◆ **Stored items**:
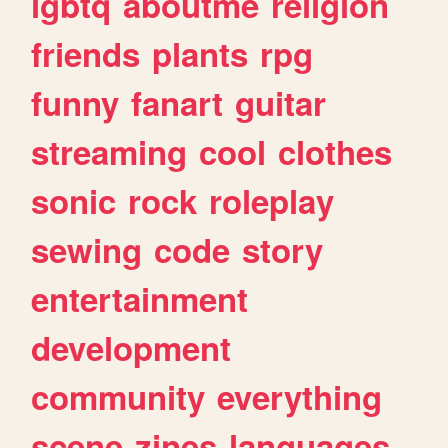
lgbtq
aboutme
religion
friends
plants
rpg
funny
fanart
guitar
streaming
cool
clothes
sonic
rock
roleplay
sewing
code
story
entertainment
development
community
everything
scene
zines
languages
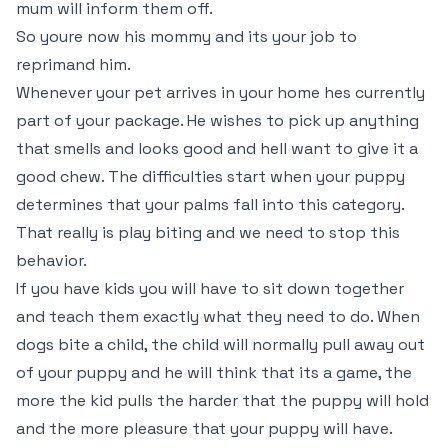
mum will inform them off.
So youre now his mommy and its your job to
reprimand him.
Whenever your pet arrives in your home hes currently
part of your package. He wishes to pick up anything
that smells and looks good and hell want to give it a
good chew. The difficulties start when your puppy
determines that your palms fall into this category.
That really is play biting and we need to stop this
behavior.
If you have kids you will have to sit down together
and teach them exactly what they need to do. When
dogs bite a child, the child will normally pull away out
of your puppy and he will think that its a game, the
more the kid pulls the harder that the puppy will hold
and the more pleasure that your puppy will have.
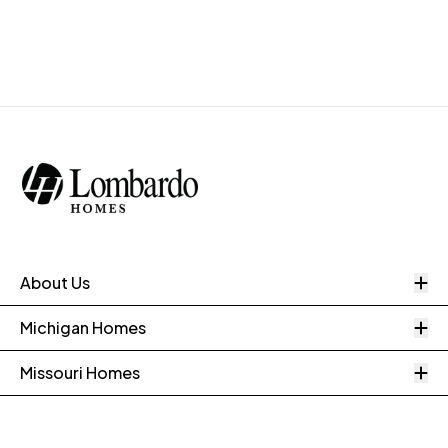
O
About Us
O
Michigan Homes
O
Missouri Homes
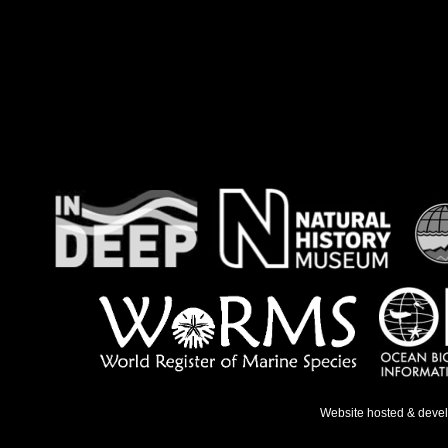
Website hosted & deve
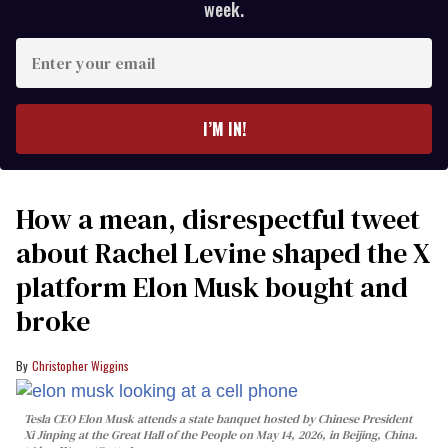
week.
Enter
your
email
I’M IN!
How a mean, disrespectful tweet
about Rachel Levine shaped the X
platform Elon Musk bought and
broke
Christopher Wiggins
Tesla CEO Elon Musk attends a state banquet hosted by Chinese President
Xi Jinping at the Great Hall of the People on May 14, 2026, in Beijing, China.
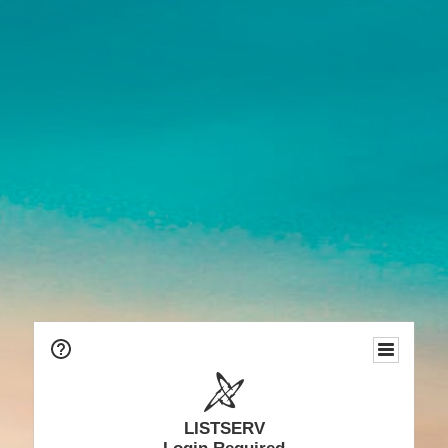
LISTSERV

◆ **Your goal**: Before answering, find the line with "Tesla CEO Elon" in the records above; then reproduce exactly each line from the first through that line, leaving out pictures.

◆ **Answer space**:
lgbtq
aboutme
religion
friends
plants
rpg
funny
fanart
guitar
streaming
cool
clothes
sonic
rock
roleplay
sewing
code
story
entertainment
development
community
everything
scene
zines
languages
mum will inform them off.
So youre now his mommy and its your job to
reprimand him.
Whenever your pet arrives in your home hes currently
part of your package. He wishes to pick up anything
that smells and looks good and hell want to give it a
good chew. The difficulties start when your puppy
determines that your palms fall into this category.
That really is play biting and we need to stop this
behavior.
If you have kids you will have to sit down together
and teach them exactly what they need to do. When
dogs bite a child, the child will normally pull away out
of your puppy and he will think that its a game, the
more the kid pulls the harder that the puppy will hold
and the more pleasure that your puppy will have.
O
About Us
O
Michigan Homes
O
Missouri Homes
Website hosted & deve
week.
Enter
your
email
I’M IN!
How a mean, disrespectful tweet
about Rachel Levine shaped the X
platform Elon Musk bought and
broke
Christopher Wiggins
Tesla CEO Elon Musk attends a state banquet hosted by Chinese President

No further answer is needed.